START Records for the exercise
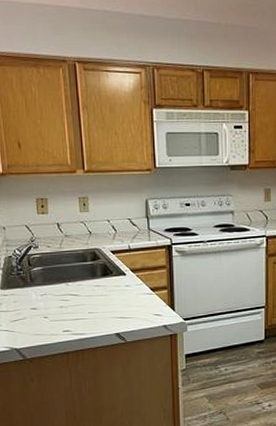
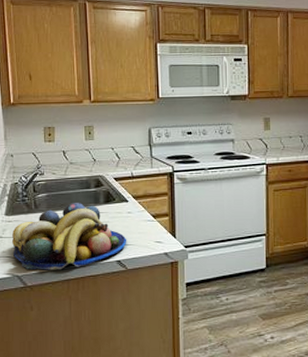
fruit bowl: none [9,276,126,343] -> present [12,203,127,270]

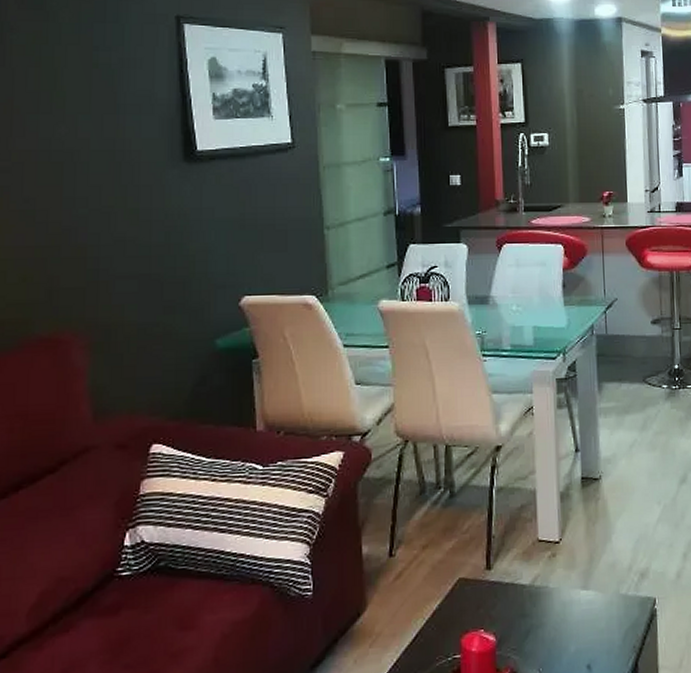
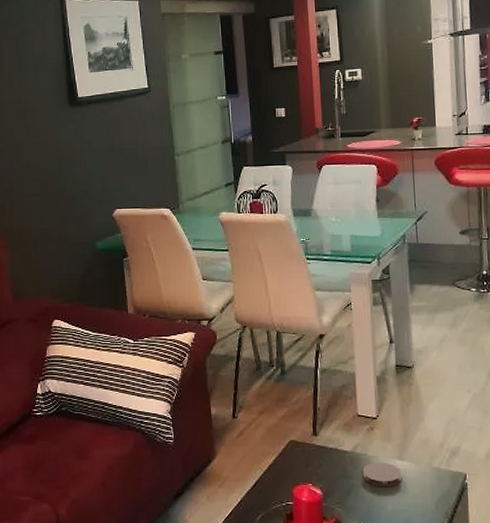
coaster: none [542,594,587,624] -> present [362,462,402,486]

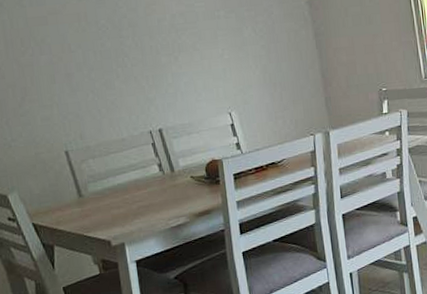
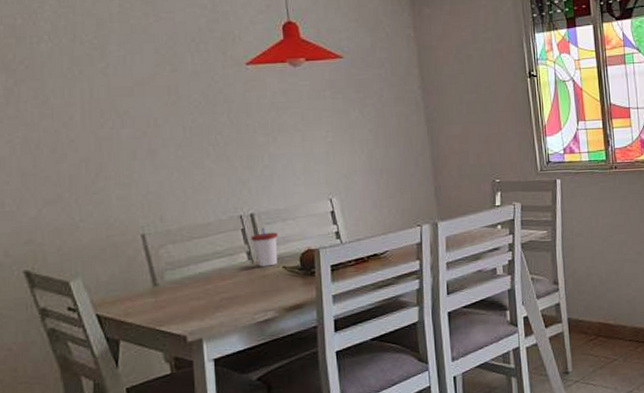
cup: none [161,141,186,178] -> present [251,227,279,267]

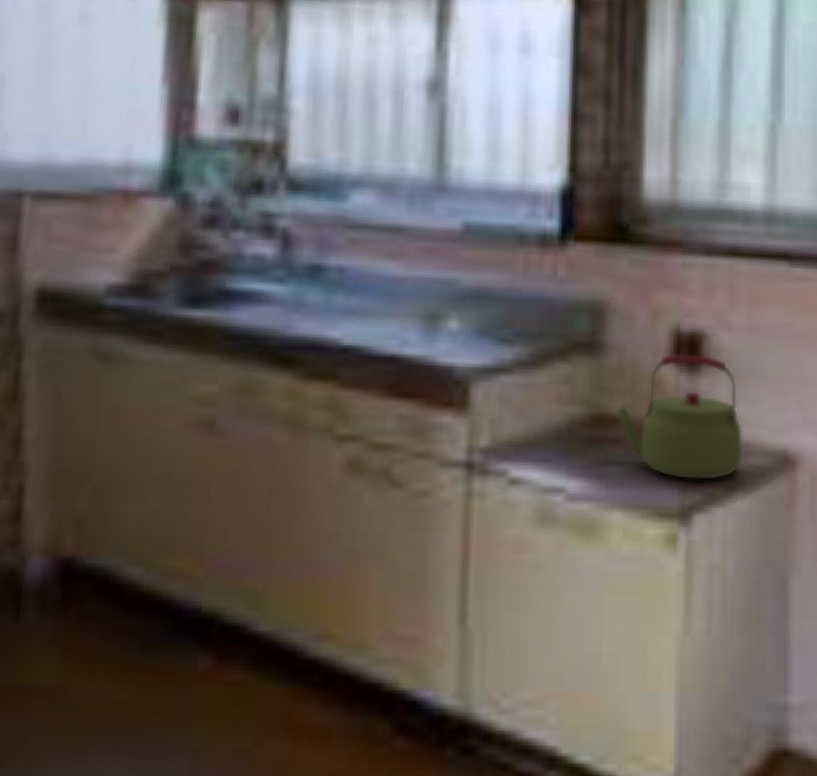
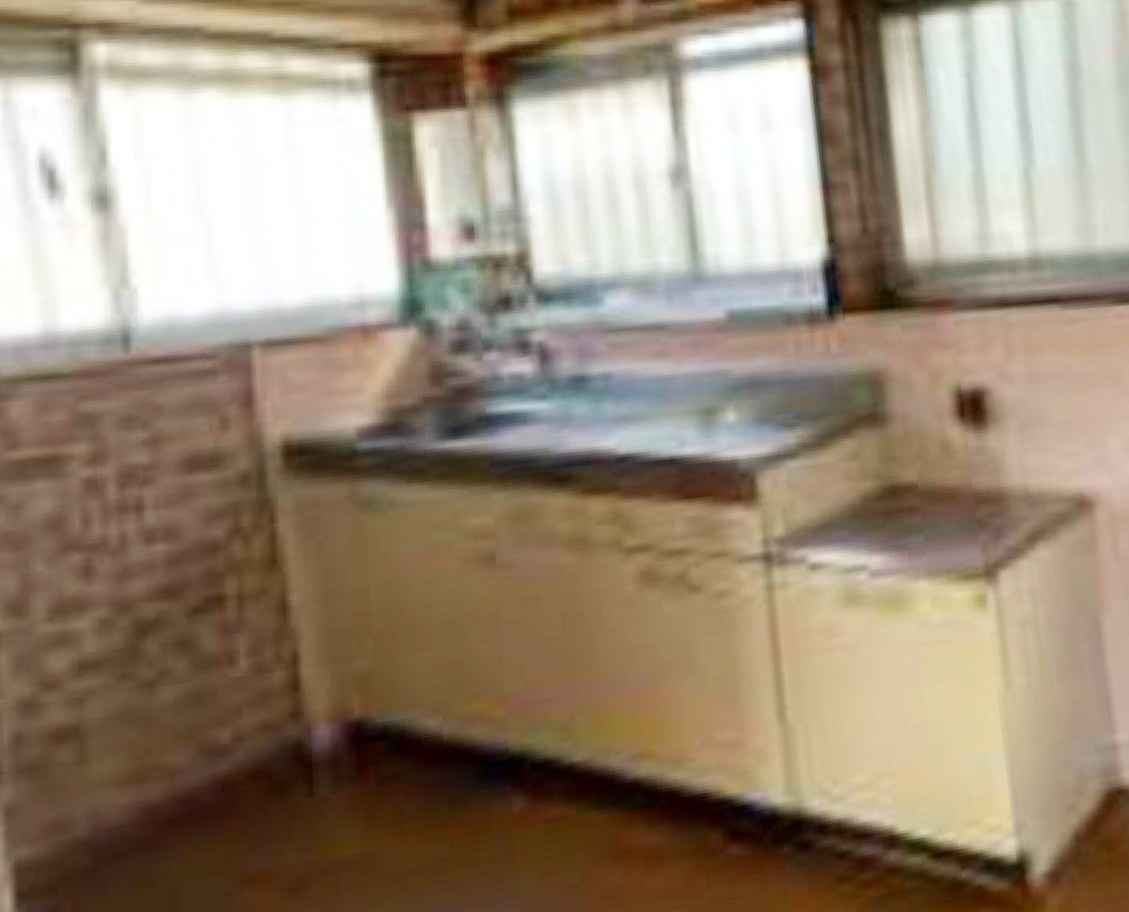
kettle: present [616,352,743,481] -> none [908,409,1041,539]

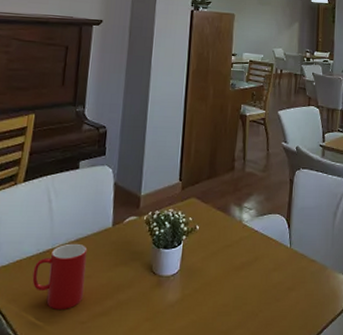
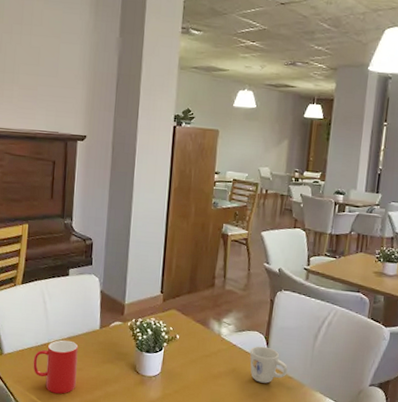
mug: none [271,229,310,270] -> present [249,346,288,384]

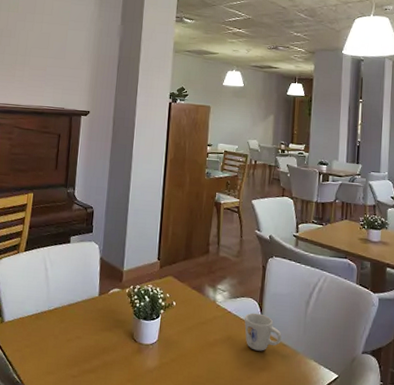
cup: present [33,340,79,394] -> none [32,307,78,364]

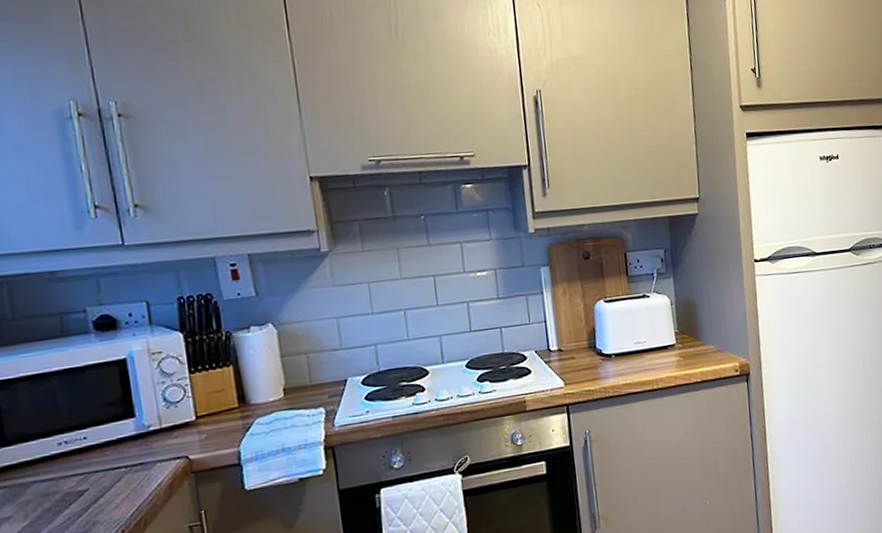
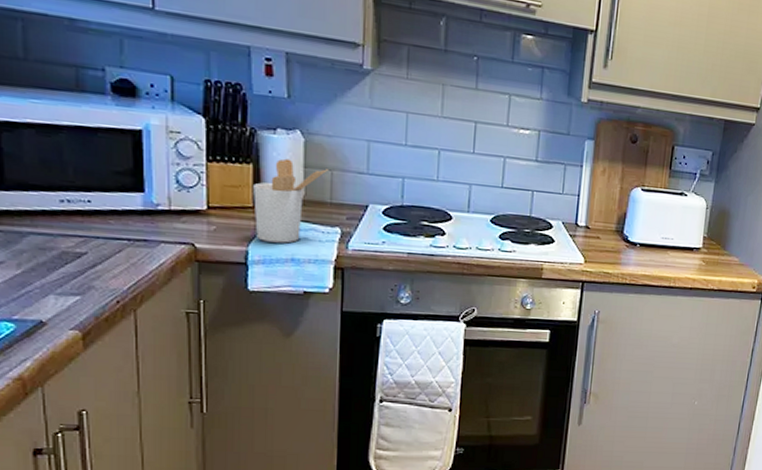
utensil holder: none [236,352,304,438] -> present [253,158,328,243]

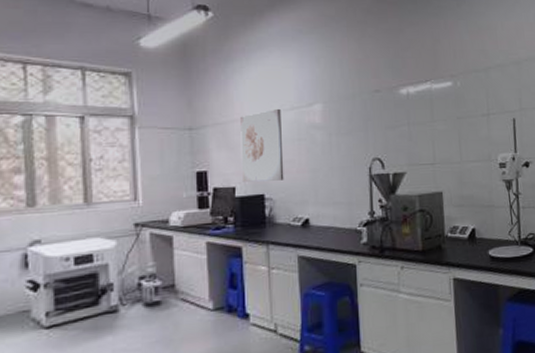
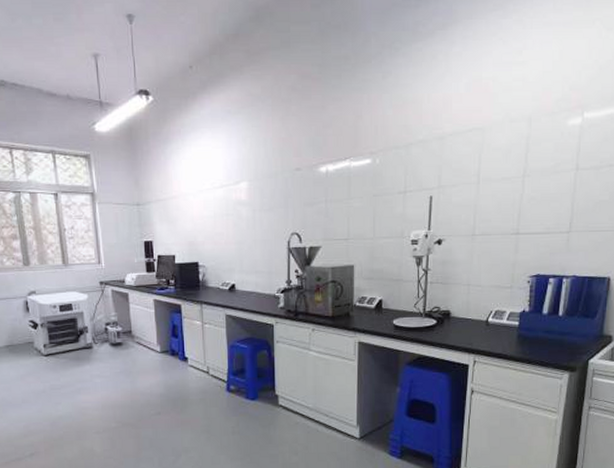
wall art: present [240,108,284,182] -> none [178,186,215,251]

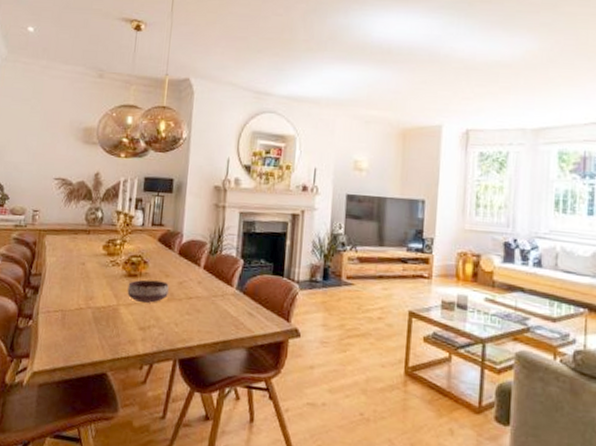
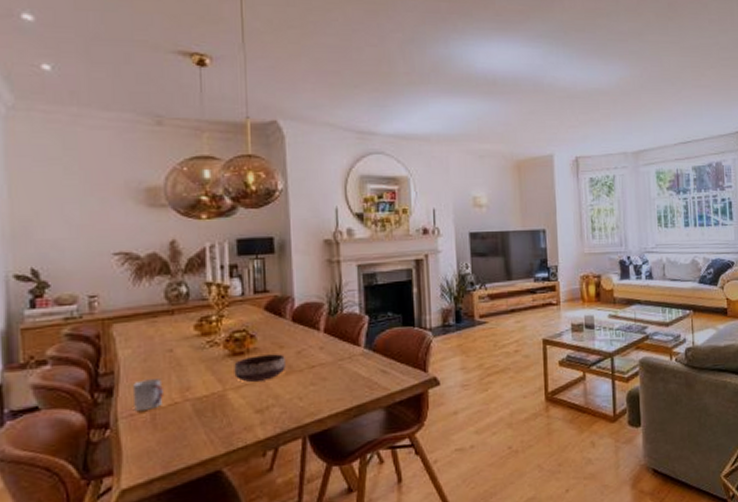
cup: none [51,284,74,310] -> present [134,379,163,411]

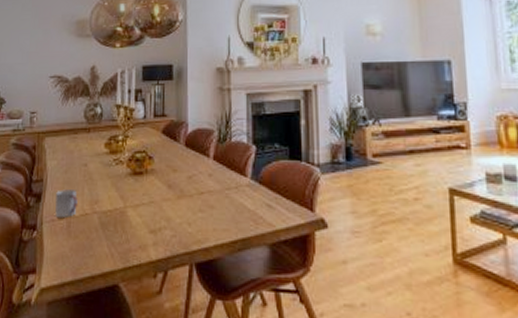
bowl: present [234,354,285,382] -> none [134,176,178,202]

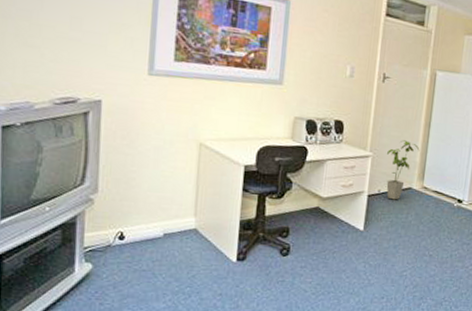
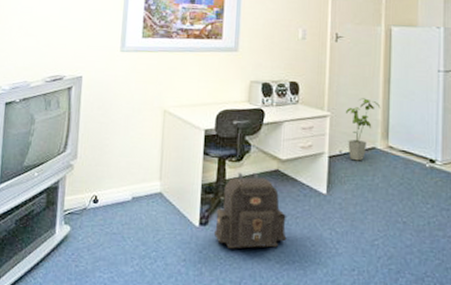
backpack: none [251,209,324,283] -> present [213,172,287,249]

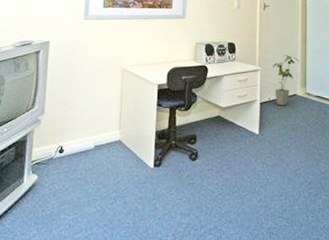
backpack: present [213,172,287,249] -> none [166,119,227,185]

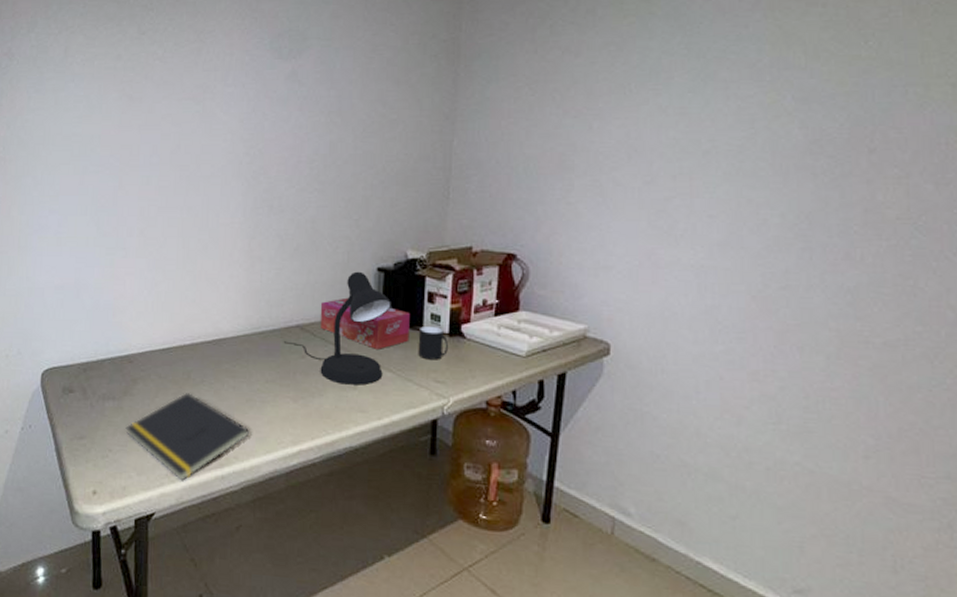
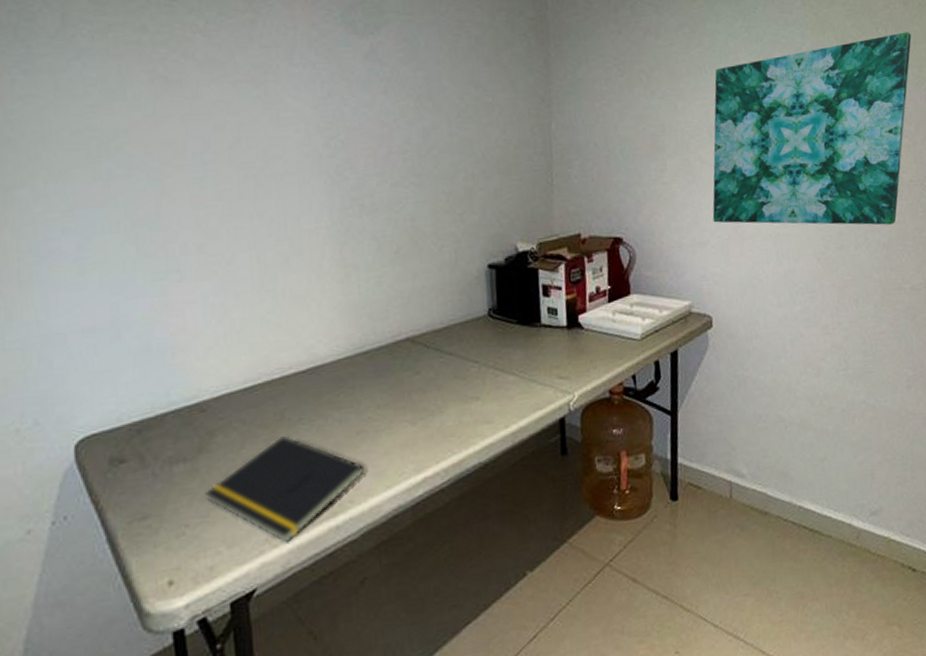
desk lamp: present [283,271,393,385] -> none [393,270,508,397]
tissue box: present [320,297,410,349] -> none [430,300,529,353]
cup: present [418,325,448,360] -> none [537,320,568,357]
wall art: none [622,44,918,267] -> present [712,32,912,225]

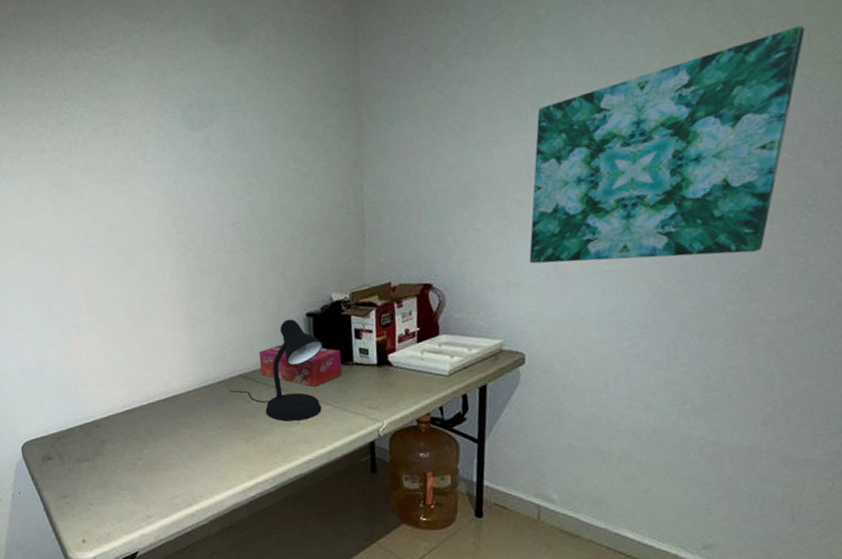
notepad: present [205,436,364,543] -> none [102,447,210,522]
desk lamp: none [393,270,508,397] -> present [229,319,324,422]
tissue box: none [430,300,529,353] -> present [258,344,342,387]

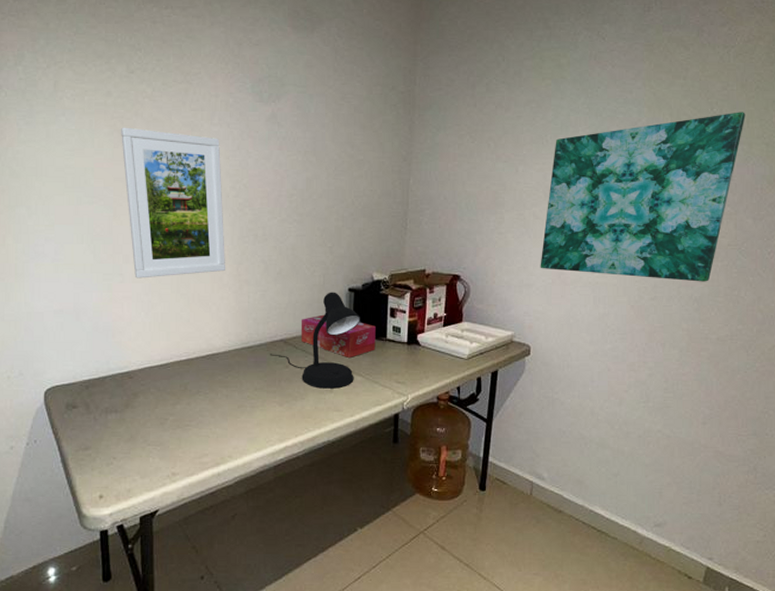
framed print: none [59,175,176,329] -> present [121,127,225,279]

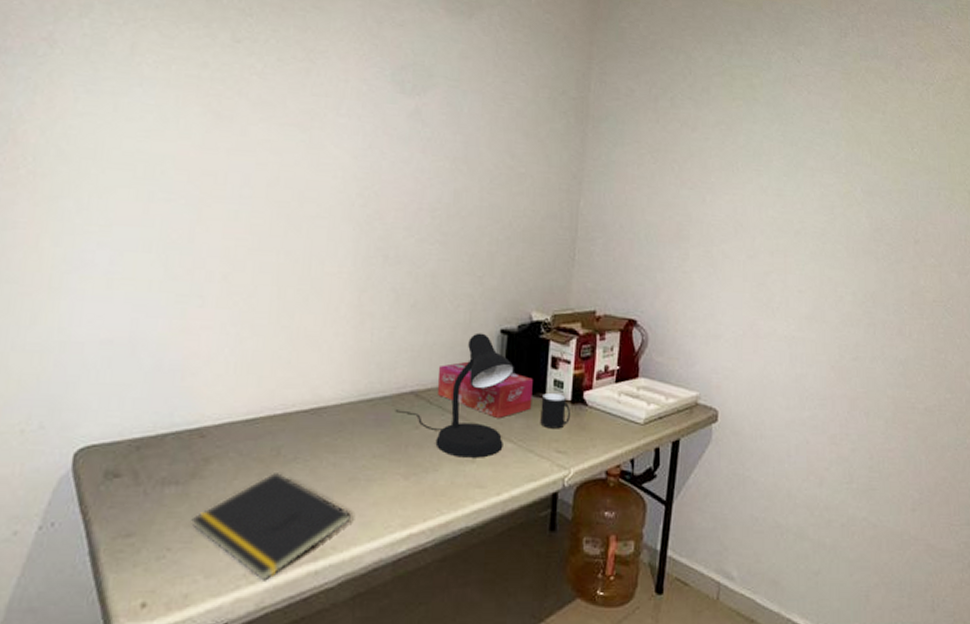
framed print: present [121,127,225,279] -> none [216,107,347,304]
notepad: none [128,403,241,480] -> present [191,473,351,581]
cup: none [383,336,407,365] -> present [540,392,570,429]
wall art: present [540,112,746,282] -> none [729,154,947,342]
END Records for the exercise
#### Exercise description:
Only the lines from the one that contains "utensil holder: none" through the last line of the records may appear in the answer, retyped exactly and with no pictures.

#### Solution for this problem:
utensil holder: none [236,352,304,438] -> present [253,158,328,243]

wall art: present [240,108,284,182] -> none [178,186,215,251]

cup: none [51,284,74,310] -> present [134,379,163,411]

bowl: present [234,354,285,382] -> none [134,176,178,202]

backpack: none [251,209,324,283] -> present [213,172,287,249]

backpack: present [213,172,287,249] -> none [166,119,227,185]

desk lamp: present [283,271,393,385] -> none [393,270,508,397]
tissue box: present [320,297,410,349] -> none [430,300,529,353]
cup: present [418,325,448,360] -> none [537,320,568,357]
wall art: none [622,44,918,267] -> present [712,32,912,225]

notepad: present [205,436,364,543] -> none [102,447,210,522]
desk lamp: none [393,270,508,397] -> present [229,319,324,422]
tissue box: none [430,300,529,353] -> present [258,344,342,387]

framed print: none [59,175,176,329] -> present [121,127,225,279]

framed print: present [121,127,225,279] -> none [216,107,347,304]
notepad: none [128,403,241,480] -> present [191,473,351,581]
cup: none [383,336,407,365] -> present [540,392,570,429]
wall art: present [540,112,746,282] -> none [729,154,947,342]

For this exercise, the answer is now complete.